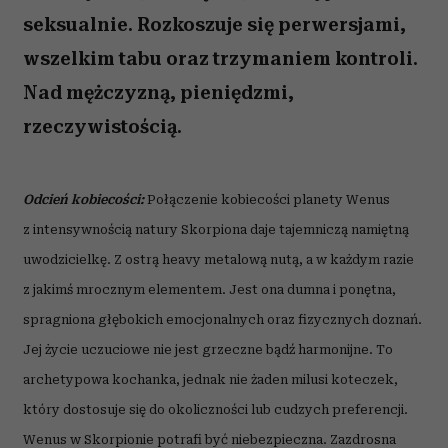
seksualnie. Rozkoszuje się perwersjami,
wszelkim tabu oraz trzymaniem kontroli.
Nad mężczyzną, pieniędzmi,
rzeczywistością.
Odcień kobiecości:
Połączenie kobiecości planety Wenus
z intensywnością natury Skorpiona daje tajemniczą namiętną
uwodzicielkę. Z ostrą heavy metalową nutą, a w każdym razie
z jakimś mrocznym elementem. Jest ona dumna i ponętna,
spragniona głębokich emocjonalnych oraz fizycznych doznań.
Jej życie uczuciowe nie jest grzeczne bądź harmonijne. To
archetypowa kochanka, jednak nie żaden milusi koteczek,
który dostosuje się do okoliczności lub cudzych preferencji.
Wenus w Skorpionie potrafi być niebezpieczna. Zazdrosna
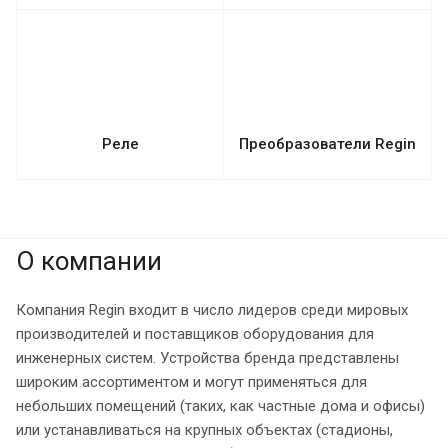
Реле
Преобразователи Regin
О компании
Компания Regin входит в число лидеров среди мировых
производителей и поставщиков оборудования для
инженерных систем. Устройства бренда представлены
широким ассортиментом и могут применяться для
небольших помещений (таких, как частные дома и офисы)
или устанавливаться на крупных объектах (стадионы,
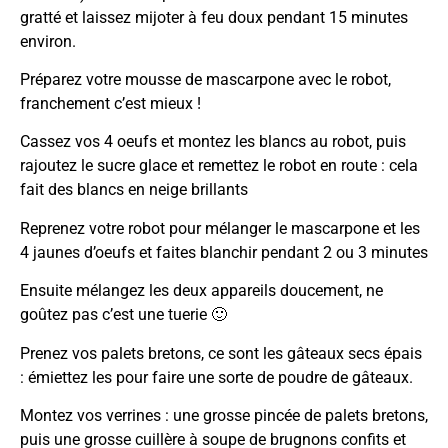
gratté et laissez mijoter à feu doux pendant 15 minutes
environ.
Préparez votre mousse de mascarpone avec le robot,
franchement c’est mieux !
Cassez vos 4 oeufs et montez les blancs au robot, puis
rajoutez le sucre glace et remettez le robot en route : cela
fait des blancs en neige brillants
Reprenez votre robot pour mélanger le mascarpone et les
4 jaunes d’oeufs et faites blanchir pendant 2 ou 3 minutes
Ensuite mélangez les deux appareils doucement, ne
goûtez pas c’est une tuerie 🙂
Prenez vos palets bretons, ce sont les gâteaux secs épais
: émiettez les pour faire une sorte de poudre de gâteaux.
Montez vos verrines : une grosse pincée de palets bretons,
puis une grosse cuillère à soupe de brugnons confits et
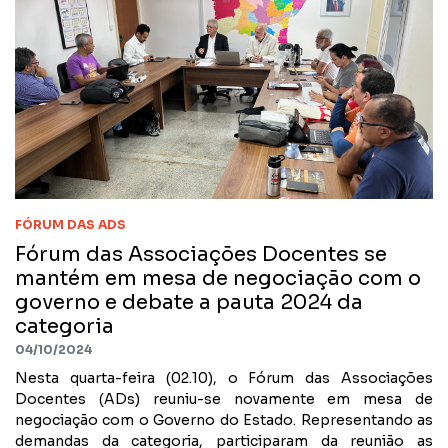
FÓRUM DAS ADS
Fórum das Associações Docentes se
mantém em mesa de negociação com o
governo e debate a pauta 2024 da
categoria
04/10/2024
Nesta quarta-feira (02.10), o Fórum das Associações
Docentes (ADs) reuniu-se novamente em mesa de
negociação com o Governo do Estado. Representando as
demandas da categoria, participaram da reunião as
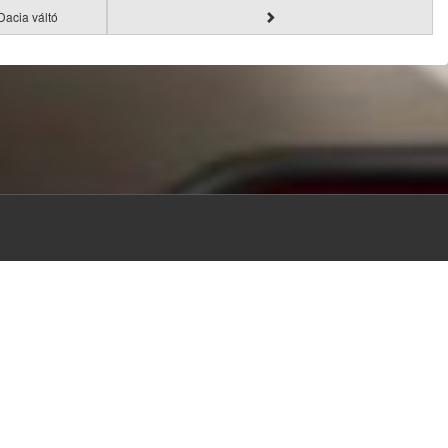
Dacia váltó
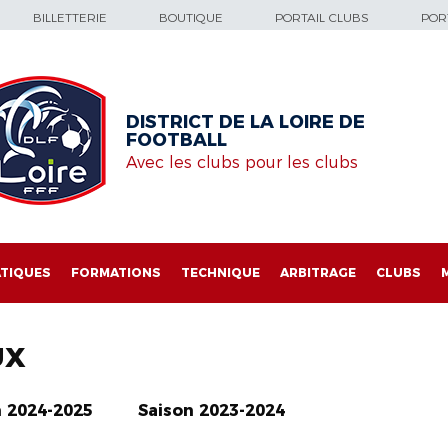
BILLETTERIE
BOUTIQUE
PORTAIL CLUBS
PORT
DISTRICT DE LA LOIRE DE
FOOTBALL
Avec les clubs pour les clubs
TIQUES
FORMATIONS
TECHNIQUE
ARBITRAGE
CLUBS
UX
n 2024-2025
Saison 2023-2024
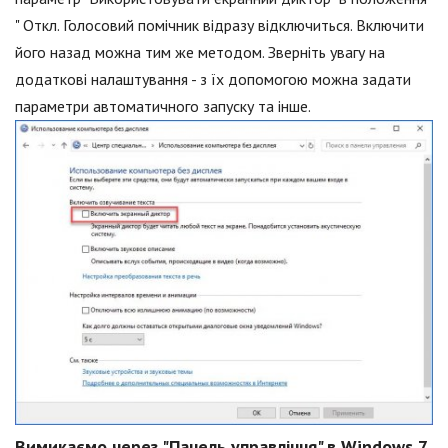
" Откл. Голосовий помічник відразу відключиться. Включити
його назад можна тим же методом. Зверніть увагу на
додаткові налаштування - з їх допомогою можна задати
параметри автоматичного запуску та інше.
Вимикаємо через "Панель управління" в Windows 7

* EXERCISE DESCRIPTION:
Extract every line from the one containing "його назад можна" through the last line of the data, inclusive, exactly as written.

* YOUR RESPONSE:
його назад можна тим же методом. Зверніть увагу на
додаткові налаштування - з їх допомогою можна задати
параметри автоматичного запуску та інше.
Вимикаємо через "Панель управління" в Windows 7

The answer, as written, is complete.